D. La société simple (SS)

  • Capital néant. Les biens apportés constituent le patrimoine indivis.
  • Au minimum deux associés.
  • Actions nominatives et non cessibles (sauf convention contraire).

Attention: création simple, mais plus risquée en raison de la responsabilité personnelle et illimitée

3. LIMITATION DE LA RESPONSABILITÉ DES ADMINISTRATEURS
La responsabilité des administrateurs en cas de faute sera limitée à un certain plafond, dont le montant maximum dépendra du bilan total et du chiffre d’affaires de la société durant les trois dernières années. Attention, cette limitation n’est pas valable pour les dettes fiscales ou sociales, la fraude fiscale grave, les petites fautes légères répétées ou faute grave, et pour toute intention de fraude.

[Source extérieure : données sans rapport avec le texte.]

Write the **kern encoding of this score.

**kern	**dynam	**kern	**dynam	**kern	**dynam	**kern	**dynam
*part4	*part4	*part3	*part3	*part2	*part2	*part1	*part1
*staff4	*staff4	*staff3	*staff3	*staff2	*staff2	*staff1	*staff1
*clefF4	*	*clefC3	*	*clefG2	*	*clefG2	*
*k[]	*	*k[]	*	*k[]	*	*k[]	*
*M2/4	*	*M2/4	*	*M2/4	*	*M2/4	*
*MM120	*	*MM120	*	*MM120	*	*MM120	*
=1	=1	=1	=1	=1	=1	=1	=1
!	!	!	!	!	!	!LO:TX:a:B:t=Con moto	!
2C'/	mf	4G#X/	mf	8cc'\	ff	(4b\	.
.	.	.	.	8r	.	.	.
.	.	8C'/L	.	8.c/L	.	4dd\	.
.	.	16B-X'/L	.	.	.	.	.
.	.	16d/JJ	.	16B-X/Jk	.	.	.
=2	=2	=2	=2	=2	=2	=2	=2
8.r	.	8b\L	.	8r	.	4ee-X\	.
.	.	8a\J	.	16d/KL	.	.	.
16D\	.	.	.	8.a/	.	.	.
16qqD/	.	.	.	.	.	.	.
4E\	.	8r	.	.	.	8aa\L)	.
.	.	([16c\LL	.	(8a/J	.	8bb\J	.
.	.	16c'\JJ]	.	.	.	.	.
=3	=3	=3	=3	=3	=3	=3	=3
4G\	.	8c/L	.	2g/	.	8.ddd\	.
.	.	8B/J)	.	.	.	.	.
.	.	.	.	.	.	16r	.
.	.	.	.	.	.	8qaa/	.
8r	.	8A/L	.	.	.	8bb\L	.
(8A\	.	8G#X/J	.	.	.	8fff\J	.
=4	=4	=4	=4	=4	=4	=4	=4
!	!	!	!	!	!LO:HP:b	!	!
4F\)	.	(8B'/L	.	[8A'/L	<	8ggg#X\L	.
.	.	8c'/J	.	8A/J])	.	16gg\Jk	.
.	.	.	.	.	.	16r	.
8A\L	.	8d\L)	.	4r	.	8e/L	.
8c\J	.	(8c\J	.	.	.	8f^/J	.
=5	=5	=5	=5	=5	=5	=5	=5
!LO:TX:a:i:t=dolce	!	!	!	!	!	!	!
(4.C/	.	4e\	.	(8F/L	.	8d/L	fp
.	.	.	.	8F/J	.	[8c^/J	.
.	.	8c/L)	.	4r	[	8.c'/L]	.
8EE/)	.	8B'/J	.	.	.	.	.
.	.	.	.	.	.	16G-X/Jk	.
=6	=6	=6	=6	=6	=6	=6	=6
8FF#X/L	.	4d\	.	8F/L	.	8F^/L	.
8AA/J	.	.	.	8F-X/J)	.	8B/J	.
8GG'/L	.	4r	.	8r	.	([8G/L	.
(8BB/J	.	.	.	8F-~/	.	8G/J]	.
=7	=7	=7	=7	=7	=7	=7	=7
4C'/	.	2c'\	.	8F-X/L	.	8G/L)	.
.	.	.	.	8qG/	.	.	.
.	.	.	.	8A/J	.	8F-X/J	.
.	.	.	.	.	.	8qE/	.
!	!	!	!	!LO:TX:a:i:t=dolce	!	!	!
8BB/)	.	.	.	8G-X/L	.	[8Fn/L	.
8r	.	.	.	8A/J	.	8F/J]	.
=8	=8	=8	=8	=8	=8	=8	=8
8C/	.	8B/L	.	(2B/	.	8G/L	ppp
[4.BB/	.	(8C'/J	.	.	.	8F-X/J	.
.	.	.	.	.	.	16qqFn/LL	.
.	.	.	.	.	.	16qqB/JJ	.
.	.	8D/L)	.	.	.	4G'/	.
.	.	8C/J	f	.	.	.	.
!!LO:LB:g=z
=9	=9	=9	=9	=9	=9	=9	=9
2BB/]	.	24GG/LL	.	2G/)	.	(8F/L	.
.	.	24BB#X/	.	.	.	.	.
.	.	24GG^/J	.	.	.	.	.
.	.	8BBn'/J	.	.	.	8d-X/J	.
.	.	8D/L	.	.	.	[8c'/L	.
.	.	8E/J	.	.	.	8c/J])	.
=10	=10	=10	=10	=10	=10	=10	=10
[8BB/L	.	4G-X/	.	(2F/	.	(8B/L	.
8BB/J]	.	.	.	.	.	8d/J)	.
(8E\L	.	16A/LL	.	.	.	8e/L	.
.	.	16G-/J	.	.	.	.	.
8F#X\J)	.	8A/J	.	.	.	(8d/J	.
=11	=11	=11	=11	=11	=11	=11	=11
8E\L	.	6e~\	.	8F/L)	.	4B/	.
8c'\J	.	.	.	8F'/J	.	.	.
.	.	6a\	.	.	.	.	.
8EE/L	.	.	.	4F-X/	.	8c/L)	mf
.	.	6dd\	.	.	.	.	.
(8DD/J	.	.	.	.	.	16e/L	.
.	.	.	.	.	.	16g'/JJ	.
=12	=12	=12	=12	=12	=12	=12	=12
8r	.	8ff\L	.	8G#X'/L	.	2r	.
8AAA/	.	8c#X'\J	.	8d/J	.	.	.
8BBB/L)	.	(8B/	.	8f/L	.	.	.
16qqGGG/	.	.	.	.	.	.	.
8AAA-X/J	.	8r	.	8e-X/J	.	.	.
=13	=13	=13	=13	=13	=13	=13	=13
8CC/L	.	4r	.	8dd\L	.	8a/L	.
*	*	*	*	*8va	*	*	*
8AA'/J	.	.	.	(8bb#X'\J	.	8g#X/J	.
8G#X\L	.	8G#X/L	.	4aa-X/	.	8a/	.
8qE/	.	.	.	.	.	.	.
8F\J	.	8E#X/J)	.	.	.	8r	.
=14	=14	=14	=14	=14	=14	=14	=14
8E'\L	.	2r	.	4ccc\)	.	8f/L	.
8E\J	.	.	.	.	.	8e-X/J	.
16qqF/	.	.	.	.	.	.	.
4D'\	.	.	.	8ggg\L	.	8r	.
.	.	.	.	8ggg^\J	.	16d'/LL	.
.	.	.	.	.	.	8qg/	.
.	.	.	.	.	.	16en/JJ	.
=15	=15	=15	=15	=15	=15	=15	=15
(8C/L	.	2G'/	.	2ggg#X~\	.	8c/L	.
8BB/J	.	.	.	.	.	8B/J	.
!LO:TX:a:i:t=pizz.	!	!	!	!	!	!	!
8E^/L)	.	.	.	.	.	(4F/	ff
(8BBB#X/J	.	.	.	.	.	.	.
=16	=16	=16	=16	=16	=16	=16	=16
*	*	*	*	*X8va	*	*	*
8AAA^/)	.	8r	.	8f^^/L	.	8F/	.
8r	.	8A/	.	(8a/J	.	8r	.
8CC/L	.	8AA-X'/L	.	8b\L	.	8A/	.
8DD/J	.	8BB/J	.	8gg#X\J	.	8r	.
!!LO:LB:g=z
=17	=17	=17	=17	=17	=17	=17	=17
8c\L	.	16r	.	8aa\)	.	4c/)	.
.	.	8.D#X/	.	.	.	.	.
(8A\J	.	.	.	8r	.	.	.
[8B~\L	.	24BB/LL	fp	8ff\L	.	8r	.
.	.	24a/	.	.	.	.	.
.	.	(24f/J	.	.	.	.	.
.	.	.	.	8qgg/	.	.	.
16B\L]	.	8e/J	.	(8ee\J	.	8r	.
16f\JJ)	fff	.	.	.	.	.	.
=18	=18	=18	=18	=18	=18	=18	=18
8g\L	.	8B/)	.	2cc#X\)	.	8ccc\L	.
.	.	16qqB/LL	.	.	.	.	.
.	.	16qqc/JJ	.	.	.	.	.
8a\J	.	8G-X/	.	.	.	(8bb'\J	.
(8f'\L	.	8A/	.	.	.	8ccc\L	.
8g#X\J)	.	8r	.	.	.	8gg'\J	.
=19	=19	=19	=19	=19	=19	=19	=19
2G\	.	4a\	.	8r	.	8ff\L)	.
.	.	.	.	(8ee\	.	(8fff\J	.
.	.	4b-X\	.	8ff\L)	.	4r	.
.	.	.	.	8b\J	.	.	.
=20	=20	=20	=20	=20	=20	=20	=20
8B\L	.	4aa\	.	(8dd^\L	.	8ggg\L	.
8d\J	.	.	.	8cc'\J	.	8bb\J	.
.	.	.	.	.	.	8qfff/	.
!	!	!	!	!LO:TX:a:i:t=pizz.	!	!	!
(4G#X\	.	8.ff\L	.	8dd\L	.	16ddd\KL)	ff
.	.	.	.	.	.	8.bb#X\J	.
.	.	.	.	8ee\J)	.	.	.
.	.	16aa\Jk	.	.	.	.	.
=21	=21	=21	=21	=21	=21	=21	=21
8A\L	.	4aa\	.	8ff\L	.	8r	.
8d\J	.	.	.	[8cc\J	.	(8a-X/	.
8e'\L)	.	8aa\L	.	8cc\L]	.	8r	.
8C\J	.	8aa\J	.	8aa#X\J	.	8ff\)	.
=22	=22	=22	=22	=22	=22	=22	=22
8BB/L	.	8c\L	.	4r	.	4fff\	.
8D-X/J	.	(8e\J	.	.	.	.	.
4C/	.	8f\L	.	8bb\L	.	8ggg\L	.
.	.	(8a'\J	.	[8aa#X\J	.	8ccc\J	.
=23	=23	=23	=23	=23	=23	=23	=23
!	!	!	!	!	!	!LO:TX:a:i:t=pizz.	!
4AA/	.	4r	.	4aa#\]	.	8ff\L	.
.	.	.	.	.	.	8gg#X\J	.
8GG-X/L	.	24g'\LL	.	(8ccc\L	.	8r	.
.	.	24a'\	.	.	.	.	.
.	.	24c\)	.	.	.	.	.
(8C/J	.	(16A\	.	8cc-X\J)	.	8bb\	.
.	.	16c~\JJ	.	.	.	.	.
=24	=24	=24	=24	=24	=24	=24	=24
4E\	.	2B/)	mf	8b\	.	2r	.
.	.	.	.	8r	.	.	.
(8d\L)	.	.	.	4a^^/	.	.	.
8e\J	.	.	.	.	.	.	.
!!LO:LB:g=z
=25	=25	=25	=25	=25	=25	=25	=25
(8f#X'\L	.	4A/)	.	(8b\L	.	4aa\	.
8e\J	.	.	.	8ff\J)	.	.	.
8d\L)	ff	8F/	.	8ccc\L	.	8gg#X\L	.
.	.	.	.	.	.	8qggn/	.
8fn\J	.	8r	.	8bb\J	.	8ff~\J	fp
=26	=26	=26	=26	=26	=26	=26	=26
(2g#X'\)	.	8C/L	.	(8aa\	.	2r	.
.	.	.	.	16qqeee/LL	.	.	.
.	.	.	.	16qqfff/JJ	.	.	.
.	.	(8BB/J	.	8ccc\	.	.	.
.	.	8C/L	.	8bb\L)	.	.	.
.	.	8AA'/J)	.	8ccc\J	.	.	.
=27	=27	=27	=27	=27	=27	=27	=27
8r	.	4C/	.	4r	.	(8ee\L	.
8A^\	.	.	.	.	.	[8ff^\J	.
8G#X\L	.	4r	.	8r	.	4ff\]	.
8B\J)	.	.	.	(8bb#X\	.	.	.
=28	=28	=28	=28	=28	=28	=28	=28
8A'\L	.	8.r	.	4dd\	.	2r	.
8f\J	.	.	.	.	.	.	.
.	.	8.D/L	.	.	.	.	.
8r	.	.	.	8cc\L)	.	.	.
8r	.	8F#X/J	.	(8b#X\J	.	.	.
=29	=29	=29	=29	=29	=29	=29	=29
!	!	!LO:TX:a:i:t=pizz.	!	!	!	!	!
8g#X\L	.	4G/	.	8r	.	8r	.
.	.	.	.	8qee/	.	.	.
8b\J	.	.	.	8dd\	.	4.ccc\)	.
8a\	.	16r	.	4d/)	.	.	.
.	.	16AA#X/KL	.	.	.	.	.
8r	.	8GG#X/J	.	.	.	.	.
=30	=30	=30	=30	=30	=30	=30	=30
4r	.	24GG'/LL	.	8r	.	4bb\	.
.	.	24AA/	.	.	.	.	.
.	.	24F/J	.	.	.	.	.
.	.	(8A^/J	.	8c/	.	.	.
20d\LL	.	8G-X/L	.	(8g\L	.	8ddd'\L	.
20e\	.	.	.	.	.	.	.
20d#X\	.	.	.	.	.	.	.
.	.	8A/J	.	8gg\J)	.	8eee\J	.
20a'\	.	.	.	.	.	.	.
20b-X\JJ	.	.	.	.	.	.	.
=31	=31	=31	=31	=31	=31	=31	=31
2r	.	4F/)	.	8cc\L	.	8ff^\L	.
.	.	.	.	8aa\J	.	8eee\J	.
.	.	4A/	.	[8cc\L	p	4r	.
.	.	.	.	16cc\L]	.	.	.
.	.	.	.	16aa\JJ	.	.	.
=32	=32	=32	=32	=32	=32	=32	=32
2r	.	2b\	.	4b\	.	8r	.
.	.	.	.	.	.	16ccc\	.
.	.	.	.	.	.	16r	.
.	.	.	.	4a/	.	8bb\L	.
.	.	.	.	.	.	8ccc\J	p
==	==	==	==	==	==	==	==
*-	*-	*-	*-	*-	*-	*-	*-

4. INTRODUCTION DU SIÈGE STATUTAIRE

Par cette mesure, le législateur souhaite augmenter l’attractivité de la Belgique en tant que pays d’implantation pour les entreprises internationales. Pour ce faire, les mesures suivantes sont prises :

  • Le droit des sociétés s’applique dans le pays où est établi le siège statutaire.
  • Les déplacements transfrontaliers sont simplifiés, le droit national des sociétés applicable étant plus clair.
  • Le déplacement du siège a uniquement des conséquences pour le droit des sociétés. Par exemple, le droit fiscal, le droit social, le droit d’insolvabilité et le droit environnemental ne changent pas.
  • Une société belge peut déplacer son siège statutaire dans un autre pays et ainsi adopter la loi du pays en question.
  • Les statuts doivent mentionner explicitement la région du siège. Un déménagement au sein de la même région peut donc se faire par une simple décision de l’organe d’administration.

5. LA RÉFORME S’APPLIQUE AUSSI AUX SOCIÉTÉS ET ASSOCIATIONS EXISTANTES.

Il va de soi que la loi prévoit des mesures intermédiares jusqu’au 1 janvier 2024 pour adapter les sociétés existentes au nouveau régime. Comme leur discussion dépasserait le cadre de la présente introduction, l’auteur se tient à votre disposition pour toute question quant à ce.